### PROVIDED ENTRIES
━━━
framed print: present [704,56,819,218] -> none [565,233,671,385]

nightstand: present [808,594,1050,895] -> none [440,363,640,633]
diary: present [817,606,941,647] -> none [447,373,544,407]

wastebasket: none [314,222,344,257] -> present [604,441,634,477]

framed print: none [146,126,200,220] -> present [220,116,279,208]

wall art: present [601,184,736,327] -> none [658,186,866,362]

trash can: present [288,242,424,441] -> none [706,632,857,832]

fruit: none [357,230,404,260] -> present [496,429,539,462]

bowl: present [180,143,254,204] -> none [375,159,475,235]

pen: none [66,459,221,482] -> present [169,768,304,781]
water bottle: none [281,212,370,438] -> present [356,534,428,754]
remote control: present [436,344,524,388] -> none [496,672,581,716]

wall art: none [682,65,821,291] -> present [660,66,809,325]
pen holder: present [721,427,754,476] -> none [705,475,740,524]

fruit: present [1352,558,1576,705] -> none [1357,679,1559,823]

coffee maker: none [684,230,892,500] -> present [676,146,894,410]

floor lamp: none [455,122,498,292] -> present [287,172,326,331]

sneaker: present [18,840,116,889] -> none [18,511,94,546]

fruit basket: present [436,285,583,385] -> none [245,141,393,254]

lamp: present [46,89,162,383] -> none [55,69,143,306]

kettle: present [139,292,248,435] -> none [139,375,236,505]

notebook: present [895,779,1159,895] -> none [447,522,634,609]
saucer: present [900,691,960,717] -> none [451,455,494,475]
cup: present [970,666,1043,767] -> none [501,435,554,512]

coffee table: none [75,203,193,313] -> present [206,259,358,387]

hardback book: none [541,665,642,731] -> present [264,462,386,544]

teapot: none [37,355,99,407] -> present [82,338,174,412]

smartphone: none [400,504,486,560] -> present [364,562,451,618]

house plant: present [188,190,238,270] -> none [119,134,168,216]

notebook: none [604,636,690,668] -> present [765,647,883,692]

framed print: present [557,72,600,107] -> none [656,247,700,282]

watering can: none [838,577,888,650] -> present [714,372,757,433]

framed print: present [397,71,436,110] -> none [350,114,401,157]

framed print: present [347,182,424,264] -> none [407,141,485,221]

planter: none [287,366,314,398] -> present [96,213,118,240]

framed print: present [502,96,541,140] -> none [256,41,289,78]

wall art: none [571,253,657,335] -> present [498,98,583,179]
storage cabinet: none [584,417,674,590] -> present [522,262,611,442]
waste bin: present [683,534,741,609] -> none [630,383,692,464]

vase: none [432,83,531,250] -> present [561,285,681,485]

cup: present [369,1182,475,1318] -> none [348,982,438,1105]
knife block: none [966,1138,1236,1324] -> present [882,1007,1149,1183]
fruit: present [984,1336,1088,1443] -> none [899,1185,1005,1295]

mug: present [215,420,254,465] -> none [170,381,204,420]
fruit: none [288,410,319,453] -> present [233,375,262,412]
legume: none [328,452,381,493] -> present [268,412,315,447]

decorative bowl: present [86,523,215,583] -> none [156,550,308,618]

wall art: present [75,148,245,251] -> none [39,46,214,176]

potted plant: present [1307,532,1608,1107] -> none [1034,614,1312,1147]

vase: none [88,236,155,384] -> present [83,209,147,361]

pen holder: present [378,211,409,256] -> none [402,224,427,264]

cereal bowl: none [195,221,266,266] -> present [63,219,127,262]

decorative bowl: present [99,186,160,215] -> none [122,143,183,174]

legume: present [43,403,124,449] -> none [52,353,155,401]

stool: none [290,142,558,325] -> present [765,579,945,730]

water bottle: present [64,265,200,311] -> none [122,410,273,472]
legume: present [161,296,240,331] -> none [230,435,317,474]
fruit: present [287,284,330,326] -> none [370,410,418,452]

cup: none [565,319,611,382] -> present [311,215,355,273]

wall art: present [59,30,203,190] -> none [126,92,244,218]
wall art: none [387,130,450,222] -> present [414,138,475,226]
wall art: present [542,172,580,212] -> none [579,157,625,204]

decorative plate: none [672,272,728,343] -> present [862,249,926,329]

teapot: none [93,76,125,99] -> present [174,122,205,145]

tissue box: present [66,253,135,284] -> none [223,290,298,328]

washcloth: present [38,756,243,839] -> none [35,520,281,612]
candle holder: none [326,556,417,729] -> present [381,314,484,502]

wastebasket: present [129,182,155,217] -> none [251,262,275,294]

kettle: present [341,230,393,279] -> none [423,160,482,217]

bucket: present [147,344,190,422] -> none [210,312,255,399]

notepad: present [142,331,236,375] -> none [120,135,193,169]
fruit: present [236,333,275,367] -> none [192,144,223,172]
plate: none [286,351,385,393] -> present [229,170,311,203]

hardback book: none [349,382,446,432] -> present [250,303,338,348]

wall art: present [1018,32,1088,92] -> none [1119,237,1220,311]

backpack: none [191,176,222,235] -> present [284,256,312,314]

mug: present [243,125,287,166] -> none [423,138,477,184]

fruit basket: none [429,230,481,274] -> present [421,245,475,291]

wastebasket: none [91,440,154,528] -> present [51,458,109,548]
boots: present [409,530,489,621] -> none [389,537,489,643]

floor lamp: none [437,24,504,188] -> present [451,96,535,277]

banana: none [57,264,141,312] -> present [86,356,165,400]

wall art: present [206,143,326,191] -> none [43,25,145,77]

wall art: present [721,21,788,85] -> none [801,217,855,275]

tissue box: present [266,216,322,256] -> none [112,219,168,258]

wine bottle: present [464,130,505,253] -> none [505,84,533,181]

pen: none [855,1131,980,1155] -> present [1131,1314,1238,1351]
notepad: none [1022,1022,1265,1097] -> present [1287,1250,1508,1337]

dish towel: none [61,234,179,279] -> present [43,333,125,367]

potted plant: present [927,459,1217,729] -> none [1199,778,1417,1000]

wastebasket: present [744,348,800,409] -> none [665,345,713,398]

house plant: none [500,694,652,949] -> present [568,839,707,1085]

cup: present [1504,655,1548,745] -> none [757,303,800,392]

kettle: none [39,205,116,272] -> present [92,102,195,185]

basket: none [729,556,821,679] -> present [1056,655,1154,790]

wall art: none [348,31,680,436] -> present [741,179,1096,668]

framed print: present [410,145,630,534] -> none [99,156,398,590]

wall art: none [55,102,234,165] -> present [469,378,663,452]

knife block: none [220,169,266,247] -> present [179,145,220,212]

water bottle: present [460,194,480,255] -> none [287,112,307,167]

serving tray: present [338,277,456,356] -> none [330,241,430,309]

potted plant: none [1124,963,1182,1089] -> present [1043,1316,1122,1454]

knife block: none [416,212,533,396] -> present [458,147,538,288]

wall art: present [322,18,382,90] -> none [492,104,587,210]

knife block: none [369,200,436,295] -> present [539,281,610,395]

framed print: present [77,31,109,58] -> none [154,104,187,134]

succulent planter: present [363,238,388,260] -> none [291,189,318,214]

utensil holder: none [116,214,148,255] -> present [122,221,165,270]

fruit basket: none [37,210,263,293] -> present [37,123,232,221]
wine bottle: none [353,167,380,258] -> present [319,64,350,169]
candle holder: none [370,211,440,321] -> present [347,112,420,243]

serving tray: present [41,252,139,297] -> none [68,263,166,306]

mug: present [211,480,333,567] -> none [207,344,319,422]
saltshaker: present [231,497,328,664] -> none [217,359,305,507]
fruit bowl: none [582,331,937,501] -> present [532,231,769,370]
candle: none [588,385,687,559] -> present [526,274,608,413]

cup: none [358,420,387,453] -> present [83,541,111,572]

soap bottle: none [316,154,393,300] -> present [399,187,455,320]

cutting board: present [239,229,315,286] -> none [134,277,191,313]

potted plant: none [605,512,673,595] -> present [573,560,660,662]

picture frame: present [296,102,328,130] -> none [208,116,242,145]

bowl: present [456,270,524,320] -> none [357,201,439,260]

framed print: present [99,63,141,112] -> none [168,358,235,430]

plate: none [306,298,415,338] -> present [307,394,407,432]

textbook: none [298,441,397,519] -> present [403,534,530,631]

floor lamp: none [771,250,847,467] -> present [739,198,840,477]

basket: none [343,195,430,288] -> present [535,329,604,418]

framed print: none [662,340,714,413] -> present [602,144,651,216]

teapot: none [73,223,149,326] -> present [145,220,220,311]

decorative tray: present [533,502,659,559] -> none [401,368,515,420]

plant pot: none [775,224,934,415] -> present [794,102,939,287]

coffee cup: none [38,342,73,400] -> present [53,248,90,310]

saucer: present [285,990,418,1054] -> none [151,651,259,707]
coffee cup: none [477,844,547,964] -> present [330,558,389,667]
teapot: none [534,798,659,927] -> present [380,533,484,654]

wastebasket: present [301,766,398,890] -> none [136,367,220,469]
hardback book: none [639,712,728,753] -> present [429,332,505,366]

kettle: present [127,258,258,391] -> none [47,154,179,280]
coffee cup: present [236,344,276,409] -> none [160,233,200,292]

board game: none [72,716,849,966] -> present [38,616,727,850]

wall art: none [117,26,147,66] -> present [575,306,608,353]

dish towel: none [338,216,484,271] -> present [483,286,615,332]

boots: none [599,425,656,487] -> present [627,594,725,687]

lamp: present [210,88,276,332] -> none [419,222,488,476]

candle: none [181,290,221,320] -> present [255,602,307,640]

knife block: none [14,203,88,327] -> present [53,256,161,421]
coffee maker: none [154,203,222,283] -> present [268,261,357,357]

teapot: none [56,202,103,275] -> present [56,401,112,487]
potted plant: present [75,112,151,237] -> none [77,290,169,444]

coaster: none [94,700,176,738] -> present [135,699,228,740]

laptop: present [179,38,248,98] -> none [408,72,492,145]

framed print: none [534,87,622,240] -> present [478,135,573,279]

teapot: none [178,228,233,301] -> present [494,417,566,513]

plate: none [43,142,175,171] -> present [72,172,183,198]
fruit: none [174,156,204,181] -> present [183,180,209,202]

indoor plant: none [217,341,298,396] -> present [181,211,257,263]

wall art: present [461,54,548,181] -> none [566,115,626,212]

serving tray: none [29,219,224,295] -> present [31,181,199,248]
━━━
Transcribe, exactly and without additions, the lines of the records above, beginning with the line that contains "decorative plate: none" and ending with the line that contains "boots: present [409,530,489,621]", both included.

decorative plate: none [672,272,728,343] -> present [862,249,926,329]

teapot: none [93,76,125,99] -> present [174,122,205,145]

tissue box: present [66,253,135,284] -> none [223,290,298,328]

washcloth: present [38,756,243,839] -> none [35,520,281,612]
candle holder: none [326,556,417,729] -> present [381,314,484,502]

wastebasket: present [129,182,155,217] -> none [251,262,275,294]

kettle: present [341,230,393,279] -> none [423,160,482,217]

bucket: present [147,344,190,422] -> none [210,312,255,399]

notepad: present [142,331,236,375] -> none [120,135,193,169]
fruit: present [236,333,275,367] -> none [192,144,223,172]
plate: none [286,351,385,393] -> present [229,170,311,203]

hardback book: none [349,382,446,432] -> present [250,303,338,348]

wall art: present [1018,32,1088,92] -> none [1119,237,1220,311]

backpack: none [191,176,222,235] -> present [284,256,312,314]

mug: present [243,125,287,166] -> none [423,138,477,184]

fruit basket: none [429,230,481,274] -> present [421,245,475,291]

wastebasket: none [91,440,154,528] -> present [51,458,109,548]
boots: present [409,530,489,621] -> none [389,537,489,643]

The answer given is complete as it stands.